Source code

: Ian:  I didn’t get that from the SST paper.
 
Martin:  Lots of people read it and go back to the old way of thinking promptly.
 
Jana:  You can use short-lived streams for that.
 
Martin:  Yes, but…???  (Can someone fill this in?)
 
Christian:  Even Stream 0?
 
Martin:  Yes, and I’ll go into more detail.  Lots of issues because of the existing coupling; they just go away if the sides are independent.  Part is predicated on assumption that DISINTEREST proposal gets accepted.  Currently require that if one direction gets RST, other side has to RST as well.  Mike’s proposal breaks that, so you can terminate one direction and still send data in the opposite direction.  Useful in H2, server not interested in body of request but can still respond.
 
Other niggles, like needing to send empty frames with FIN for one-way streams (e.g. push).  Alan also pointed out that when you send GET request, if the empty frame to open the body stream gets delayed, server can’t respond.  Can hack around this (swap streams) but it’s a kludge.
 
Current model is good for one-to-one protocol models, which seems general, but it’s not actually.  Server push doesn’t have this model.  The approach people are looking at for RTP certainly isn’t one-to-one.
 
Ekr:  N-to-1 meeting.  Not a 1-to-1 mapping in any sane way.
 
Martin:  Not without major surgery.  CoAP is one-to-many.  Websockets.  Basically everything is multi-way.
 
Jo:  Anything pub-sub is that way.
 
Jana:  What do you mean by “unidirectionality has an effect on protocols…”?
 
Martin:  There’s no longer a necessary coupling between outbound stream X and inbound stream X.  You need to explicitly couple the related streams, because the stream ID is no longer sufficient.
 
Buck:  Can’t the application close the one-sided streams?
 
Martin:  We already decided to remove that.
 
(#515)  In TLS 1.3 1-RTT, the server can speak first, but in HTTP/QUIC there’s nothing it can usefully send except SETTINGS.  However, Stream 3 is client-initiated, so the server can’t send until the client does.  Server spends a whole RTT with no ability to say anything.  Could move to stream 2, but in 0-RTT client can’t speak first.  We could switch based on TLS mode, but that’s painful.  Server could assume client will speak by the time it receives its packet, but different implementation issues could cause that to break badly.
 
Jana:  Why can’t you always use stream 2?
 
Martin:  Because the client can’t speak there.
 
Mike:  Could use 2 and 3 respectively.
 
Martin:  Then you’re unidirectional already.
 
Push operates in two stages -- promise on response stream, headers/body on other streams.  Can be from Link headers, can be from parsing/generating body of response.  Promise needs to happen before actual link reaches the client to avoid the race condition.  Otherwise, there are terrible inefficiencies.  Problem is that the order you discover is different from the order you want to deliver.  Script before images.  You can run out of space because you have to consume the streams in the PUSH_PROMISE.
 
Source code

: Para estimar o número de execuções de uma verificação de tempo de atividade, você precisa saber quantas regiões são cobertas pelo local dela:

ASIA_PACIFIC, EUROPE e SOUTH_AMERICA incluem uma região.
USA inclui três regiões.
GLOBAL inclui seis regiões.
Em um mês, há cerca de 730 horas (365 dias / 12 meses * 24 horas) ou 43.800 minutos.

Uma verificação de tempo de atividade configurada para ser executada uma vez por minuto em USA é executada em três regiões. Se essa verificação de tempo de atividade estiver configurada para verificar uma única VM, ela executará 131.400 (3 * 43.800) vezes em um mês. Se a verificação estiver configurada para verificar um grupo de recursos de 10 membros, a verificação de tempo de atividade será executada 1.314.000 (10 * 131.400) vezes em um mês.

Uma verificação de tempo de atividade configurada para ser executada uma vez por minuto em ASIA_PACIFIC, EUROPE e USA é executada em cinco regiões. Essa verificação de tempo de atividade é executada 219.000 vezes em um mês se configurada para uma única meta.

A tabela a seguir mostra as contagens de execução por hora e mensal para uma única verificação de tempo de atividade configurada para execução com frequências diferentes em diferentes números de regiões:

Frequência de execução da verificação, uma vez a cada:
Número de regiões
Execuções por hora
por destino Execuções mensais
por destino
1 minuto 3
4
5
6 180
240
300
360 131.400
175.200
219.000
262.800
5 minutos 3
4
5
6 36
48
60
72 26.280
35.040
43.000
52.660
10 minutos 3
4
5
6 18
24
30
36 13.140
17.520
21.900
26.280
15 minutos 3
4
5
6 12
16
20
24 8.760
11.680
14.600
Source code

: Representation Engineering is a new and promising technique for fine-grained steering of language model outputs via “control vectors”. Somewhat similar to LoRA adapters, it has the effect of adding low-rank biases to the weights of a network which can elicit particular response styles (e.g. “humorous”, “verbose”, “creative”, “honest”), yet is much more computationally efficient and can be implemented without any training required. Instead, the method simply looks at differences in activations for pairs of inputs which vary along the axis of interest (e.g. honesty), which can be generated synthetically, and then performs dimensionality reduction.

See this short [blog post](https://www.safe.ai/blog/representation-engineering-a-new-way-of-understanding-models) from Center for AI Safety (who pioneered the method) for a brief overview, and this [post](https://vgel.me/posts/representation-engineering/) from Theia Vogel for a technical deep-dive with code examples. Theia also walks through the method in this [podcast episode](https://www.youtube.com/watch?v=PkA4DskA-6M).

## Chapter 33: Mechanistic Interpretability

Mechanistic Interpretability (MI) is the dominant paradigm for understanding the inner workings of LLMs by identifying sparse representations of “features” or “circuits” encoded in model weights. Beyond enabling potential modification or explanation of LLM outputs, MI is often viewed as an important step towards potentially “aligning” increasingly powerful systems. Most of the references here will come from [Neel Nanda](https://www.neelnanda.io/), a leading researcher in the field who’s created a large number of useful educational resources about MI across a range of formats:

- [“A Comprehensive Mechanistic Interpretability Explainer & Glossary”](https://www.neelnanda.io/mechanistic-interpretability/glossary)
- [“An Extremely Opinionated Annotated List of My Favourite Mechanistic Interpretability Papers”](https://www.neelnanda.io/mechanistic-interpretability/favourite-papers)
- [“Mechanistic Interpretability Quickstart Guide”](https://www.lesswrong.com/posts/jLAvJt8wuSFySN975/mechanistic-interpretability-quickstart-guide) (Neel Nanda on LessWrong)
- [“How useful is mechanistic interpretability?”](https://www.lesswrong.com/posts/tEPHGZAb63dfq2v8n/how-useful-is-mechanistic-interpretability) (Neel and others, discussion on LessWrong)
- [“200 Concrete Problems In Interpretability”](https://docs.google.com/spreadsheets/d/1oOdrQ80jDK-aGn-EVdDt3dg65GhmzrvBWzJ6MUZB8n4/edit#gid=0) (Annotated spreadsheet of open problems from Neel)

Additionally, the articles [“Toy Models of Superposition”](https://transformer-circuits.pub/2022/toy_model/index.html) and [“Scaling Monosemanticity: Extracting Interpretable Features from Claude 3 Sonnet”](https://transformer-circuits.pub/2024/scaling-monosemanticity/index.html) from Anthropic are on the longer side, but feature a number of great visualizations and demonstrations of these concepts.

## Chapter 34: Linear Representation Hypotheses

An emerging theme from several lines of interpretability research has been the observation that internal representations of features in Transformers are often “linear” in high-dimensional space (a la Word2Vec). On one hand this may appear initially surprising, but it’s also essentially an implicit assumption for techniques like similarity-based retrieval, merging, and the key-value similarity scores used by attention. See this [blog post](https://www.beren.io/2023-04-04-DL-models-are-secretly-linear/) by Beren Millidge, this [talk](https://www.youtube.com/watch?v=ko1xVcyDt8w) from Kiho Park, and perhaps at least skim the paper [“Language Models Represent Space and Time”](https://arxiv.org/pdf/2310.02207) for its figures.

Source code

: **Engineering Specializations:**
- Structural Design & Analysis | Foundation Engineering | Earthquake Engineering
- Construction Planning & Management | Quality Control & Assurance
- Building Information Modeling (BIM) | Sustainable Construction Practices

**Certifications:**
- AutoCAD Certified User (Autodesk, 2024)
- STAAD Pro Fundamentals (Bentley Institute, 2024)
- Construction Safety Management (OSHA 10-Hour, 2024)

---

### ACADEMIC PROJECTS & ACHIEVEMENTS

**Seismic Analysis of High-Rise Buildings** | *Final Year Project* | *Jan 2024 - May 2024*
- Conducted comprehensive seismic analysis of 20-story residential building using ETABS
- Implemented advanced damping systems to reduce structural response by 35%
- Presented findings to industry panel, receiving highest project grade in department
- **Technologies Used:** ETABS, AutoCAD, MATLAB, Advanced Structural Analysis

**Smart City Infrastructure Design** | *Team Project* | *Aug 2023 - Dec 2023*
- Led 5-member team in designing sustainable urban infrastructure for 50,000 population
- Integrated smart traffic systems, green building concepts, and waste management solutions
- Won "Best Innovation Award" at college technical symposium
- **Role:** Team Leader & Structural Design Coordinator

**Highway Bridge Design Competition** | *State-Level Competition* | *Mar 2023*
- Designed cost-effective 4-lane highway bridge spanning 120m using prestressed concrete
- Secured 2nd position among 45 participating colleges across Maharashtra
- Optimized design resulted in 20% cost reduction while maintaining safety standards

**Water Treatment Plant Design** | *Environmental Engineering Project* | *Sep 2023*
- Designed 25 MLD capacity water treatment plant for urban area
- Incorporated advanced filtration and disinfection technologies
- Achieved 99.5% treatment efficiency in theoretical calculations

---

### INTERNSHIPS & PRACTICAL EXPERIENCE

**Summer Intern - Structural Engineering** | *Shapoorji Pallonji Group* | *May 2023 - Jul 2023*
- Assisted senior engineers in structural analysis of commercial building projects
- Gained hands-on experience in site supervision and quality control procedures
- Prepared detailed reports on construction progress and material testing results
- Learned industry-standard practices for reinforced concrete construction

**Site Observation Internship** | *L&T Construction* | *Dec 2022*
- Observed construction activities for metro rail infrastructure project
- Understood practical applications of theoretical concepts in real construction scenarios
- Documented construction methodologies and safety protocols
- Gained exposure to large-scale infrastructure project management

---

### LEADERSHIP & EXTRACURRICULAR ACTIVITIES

****************************************

*ASSIGNMENT*. What lines in the records contain the word "often"? Return each one.

*TASK RESPONSE*.
Mechanistic Interpretability (MI) is the dominant paradigm for understanding the inner workings of LLMs by identifying sparse representations of “features” or “circuits” encoded in model weights. Beyond enabling potential modification or explanation of LLM outputs, MI is often viewed as an important step towards potentially “aligning” increasingly powerful systems. Most of the references here will come from [Neel Nanda](https://www.neelnanda.io/), a leading researcher in the field who’s created a large number of useful educational resources about MI across a range of formats:
An emerging theme from several lines of interpretability research has been the observation that internal representations of features in Transformers are often “linear” in high-dimensional space (a la Word2Vec). On one hand this may appear initially surprising, but it’s also essentially an implicit assumption for techniques like similarity-based retrieval, merging, and the key-value similarity scores used by attention. See this [blog post](https://www.beren.io/2023-04-04-DL-models-are-secretly-linear/) by Beren Millidge, this [talk](https://www.youtube.com/watch?v=ko1xVcyDt8w) from Kiho Park, and perhaps at least skim the paper [“Language Models Represent Space and Time”](https://arxiv.org/pdf/2310.02207) for its figures.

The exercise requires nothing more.